L’argent, le moteur des marchés
Contradictory Fed
26 mars 2025 par Simon Ward
The Fed’s economic forecasts are inconsistent with the suggestion of a 50 bp cut in rates by year-end, according to a model of its historical behaviour.
The model assesses the probability of the Fed being in tightening or easing mode in a particular month based on currently reported and lagged values of core PCE inflation, the unemployment rate and the ISM manufacturing delivery delays indicator. Despite the small number of inputs, the model does a satisfactory job of “explaining” the Fed’s past actions – see chart 1.
Chart 1
The model predicted that the Fed would hold in March with a slight tightening bias – the probability reading rose to just above the 0.5 neutral level, having previously been in the easing zone.
The FOMC median projections for core PCE inflation and the unemployment rate in Q4 2025 were raised to 2.8% and 4.4% respectively this month, from 2.5% and 4.3% in December.
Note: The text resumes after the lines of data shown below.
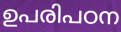
ഉപരിപഠന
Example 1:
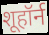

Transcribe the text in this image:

शूहॉर्न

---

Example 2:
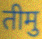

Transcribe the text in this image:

तीमु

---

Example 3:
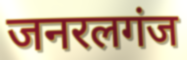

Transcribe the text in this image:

जनरलगंज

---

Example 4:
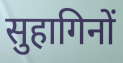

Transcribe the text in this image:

सुहागिनों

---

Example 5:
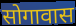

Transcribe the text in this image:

सोगावास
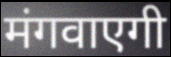
मंगवाएगी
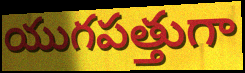
యుగపత్తుగా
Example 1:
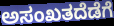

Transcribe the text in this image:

ಅಸಂಖತದೆಡೆಗೆ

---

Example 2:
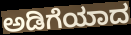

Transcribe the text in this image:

ಅಡಿಗೆಯಾದ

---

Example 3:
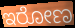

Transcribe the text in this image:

ಇರೋಣ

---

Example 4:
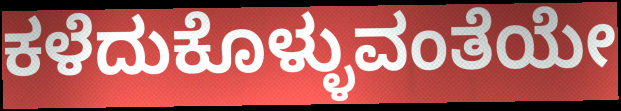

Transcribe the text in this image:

ಕಳೆದುಕೊಳ್ಳುವಂತೆಯೇ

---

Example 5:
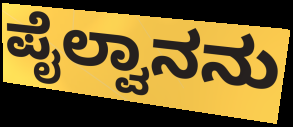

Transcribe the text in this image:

ಪೈಲ್ವಾನನು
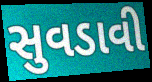
સુવડાવી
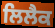
ਲਿਲੈਕ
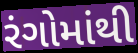
રંગોમાંથી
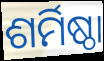
ଶର୍ମିଷ୍ଠା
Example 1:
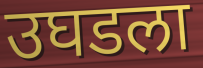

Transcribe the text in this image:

उघडला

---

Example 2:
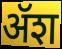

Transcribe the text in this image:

ॲश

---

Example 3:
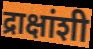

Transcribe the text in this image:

द्राक्षांशी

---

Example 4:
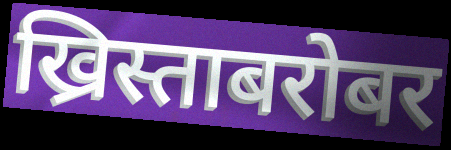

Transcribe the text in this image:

ख्रिस्ताबरोबर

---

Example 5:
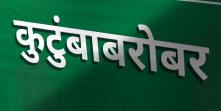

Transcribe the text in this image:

कुटुंबाबरोबर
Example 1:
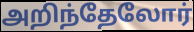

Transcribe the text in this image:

அறிந்தேலோர்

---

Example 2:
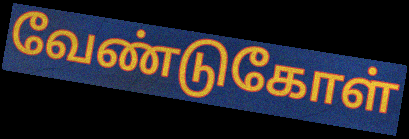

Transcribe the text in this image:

வேண்டுகோள்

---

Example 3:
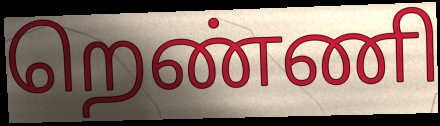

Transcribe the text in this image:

றெண்ணி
Assuming a smooth progression to these values, the model signals a greater chance of tightening than easing over the remainder of the year – chart 2.
Chart 2
The suggestion is that inflation and / or labour markets news will need to surprise significantly to the downside to warrant the 50 bp cut in rates by year-end implied by the median dot.
Chart 3 shows the model prediction in an alternative scenario in which the unemployment rate and core inflation move to 4.7% and 2.5% in Q4. The probability reading remains above 0.5 into the summer but falls back into the easing zone at end-Q3.
Chart 3
The Fed’s projection of a 4.4% unemployment rate in Q4 implies only a 0.17 pp rise relative to a recent (November) high. An indicator of labour market weakness from the Conference Board consumer survey rose further in March and is almost back to its January 2021 level, when the jobless rate excluding temporarily laid-off workers was more than 1 pp higher than now – chart 4.